The participants, from the Defence, Science and Technology Laboratory (Dstl), had three days to transform a dumb' car into one which could navigate a course using artificial intelligence (AI) .
The challenge aimed to demonstrate the benefits of reinforcement learning and the differences between the virtual and physical environments.
[## AI in the Driving Seat] (https://www.youtube.com/watch?v=Ab_q2ZmxxNc)
Dstl organiser David yesterday said
When you are faced with a problem you have not faced before you're forced to think laterally and think outside the box. That's why we love to give our teams and particularly our early career staff these different and exciting challenges. It gives us the opportunity to engage with new technologies which are going to be really important to us in the future.
In DeepRacer someone is controlling the speed but the car is doing all of the rest of the navigation and that is all powered by the AI developed over the last few days. The idea is that you go as quickly as possible around the track. There are countless different approaches you can take.
The AWS DeepRacer Re-invent 2018 track, sized 26 feet long by 17 feet wide, included twists and turns designed to put the newly trained cars through their paces.

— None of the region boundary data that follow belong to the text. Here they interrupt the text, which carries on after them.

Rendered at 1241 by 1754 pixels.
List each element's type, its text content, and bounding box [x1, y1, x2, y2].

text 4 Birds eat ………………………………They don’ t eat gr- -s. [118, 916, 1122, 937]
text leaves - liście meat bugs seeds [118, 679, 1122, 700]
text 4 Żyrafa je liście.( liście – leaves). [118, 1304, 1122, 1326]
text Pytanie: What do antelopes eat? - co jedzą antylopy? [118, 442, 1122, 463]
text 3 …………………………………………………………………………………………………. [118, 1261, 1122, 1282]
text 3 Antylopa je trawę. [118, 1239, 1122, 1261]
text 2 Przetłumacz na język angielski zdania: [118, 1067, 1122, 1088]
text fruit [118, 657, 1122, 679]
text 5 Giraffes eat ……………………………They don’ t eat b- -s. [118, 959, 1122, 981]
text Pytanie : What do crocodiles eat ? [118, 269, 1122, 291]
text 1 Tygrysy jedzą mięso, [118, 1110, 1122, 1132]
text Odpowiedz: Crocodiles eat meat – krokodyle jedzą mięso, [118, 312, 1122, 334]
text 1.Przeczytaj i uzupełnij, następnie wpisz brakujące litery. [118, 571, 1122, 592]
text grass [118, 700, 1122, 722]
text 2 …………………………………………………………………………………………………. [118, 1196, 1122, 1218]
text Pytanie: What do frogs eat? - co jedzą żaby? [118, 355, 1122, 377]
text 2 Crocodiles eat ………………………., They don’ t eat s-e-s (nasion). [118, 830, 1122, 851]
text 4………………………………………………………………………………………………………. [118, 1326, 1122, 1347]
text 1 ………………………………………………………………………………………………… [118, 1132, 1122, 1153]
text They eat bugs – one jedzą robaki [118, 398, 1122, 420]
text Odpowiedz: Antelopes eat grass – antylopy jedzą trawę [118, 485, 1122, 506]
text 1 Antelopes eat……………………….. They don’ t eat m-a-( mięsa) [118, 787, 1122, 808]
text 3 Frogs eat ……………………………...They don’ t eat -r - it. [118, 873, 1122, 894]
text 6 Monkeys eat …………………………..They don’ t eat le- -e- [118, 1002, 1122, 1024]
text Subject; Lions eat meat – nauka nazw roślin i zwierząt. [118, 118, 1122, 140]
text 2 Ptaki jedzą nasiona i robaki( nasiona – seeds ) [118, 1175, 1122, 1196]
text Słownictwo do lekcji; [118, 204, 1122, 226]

In just three days the 1/18 scale small cars, trained' by participants using reinforcement learning, had managed to complete the track in just under eight seconds - within a second of the world record speed.
The top virtual time was 7.865 seconds while the top track time was 8.069 seconds.
The event was hosted by Dstl in conjunction with Amazon Web Services (AWS) at Porton Science Park.
During the event participants had to deal with physical factors that they would not encounter in an online simulation such as lighting and roughness of the track.
AWS account manager Shea Hindman yesterday said:
DeepRacer is a fun and exciting way for people to get started with reinforcement learning. They are actually working with a fully autonomous vehicle. One of the real arts of creating a winning DeepRacer model is that difference between virtual and reality.
The winning time from Dstl is only a second off world record time - that really underscores the level of expertise and talent that Dstl has.
Dstl participant Nick yesterday said:
It's been quite interesting seeing how online results compare to real world results and learning how we can train better models. It leads on to what you see in autonomous vehicles and AI driving. My own simulation did really well online and then on the track didn't end too well. It's been a fun and enjoyable experience.